Israeli foreign minister Tzipi Livni appealed to her party's restive parliamentary bloc for unity today after she narrowly won an internal ballot to replace scandal-plagued prime minister Ehud Olmert.
"We need to act quickly ... We don't have time to waste bickering over politics," she told fellow lawmakers at Kadima party headquarters in Tel Aviv, their first meeting since she beat former general Shaul Mofaz in the voting on Wednesday.
Speed was vital, she said, "because there are difficult challenges facing us as a nation and Kadima is the party running the country and will go on doing so for many years".
Mr Mofaz, however, stayed away, after a sometimes bitter campaign that ended with him losing to Livni by a mere 400-odd votes, or just 1 percentage point. During a tense and lengthy count, some Mofaz aides complained of irregularities.

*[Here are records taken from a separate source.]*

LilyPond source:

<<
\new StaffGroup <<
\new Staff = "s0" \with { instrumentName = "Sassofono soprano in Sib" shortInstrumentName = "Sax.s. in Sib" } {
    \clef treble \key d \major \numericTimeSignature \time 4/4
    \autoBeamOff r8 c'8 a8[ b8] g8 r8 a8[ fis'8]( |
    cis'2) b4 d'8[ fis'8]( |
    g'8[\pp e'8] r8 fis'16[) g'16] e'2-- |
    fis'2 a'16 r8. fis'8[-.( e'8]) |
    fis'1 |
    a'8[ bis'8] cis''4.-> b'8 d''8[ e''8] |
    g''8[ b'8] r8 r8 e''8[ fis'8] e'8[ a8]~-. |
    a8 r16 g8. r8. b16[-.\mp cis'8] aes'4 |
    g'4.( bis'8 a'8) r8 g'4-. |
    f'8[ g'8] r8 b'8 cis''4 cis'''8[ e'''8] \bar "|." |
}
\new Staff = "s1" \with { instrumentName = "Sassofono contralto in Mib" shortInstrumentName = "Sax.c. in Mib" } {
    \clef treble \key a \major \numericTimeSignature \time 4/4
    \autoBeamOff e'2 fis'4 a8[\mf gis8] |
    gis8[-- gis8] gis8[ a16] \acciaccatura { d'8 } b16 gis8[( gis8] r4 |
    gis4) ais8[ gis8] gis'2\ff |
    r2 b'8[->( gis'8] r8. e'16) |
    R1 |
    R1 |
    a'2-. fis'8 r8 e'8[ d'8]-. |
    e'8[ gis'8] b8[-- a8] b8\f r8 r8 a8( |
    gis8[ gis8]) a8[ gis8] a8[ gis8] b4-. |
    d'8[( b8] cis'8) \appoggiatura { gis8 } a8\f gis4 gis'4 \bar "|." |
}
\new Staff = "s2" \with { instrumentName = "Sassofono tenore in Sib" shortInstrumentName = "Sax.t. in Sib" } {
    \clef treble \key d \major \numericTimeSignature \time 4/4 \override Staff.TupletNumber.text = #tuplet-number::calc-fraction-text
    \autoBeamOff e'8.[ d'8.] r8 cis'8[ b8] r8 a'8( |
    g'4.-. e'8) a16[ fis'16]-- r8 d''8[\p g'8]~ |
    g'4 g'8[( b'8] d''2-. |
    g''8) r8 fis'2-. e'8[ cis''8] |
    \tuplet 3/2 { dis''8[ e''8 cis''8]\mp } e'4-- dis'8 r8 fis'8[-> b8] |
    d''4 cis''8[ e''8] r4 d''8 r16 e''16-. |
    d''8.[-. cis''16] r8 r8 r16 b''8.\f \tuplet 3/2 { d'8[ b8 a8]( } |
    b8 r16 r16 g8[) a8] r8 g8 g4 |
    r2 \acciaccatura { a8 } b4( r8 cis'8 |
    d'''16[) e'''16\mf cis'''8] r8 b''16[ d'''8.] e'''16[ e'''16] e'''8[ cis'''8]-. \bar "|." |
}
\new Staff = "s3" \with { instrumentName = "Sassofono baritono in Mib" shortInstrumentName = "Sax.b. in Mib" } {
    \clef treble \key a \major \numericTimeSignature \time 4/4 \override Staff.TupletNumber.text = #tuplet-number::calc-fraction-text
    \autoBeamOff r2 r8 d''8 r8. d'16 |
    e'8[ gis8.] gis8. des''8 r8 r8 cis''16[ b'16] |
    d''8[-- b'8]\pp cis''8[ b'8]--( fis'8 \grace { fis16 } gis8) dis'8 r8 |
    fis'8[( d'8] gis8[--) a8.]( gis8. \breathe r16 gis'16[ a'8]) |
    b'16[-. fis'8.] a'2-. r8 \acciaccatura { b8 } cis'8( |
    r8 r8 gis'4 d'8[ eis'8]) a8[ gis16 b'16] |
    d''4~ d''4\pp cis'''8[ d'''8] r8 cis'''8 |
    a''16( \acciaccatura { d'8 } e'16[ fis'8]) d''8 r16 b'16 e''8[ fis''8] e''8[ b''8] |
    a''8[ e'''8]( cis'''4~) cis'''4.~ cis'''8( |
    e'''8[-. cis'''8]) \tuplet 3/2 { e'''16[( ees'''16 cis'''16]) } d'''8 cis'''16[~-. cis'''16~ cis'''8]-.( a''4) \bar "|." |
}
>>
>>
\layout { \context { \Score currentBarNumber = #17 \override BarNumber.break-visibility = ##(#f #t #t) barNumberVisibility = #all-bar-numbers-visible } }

Ms Livni urged the party to pull together now: "Kadima needs to stay united and I'm sorry Shaul Mofaz has decided not to be with us here today."
But her narrow victory has opened a rift within the three-year-old centrist party that could make it harder for her to cobble together a new coalition government and become prime minister once Mr Olmert fulfils his pledge to resign as premier following an investigation into alleged corruption.
Mr Mofaz shocked Israel's political establishment by announcing he was taking a "time out" from politics. The Kadima primary was seen by some as adding pressure along Israel's main ethnic faultline - between the long-dominant Ashkenazi Jews of European origin, like Livni, and Middle Eastern Sephardis.
Mr Mofaz, who was born in Iran, had inspired hopes among fellow Sephardi Jews that he might become the first of their community ever to become prime minister of a country where many complain they have been treated as second-class citizens.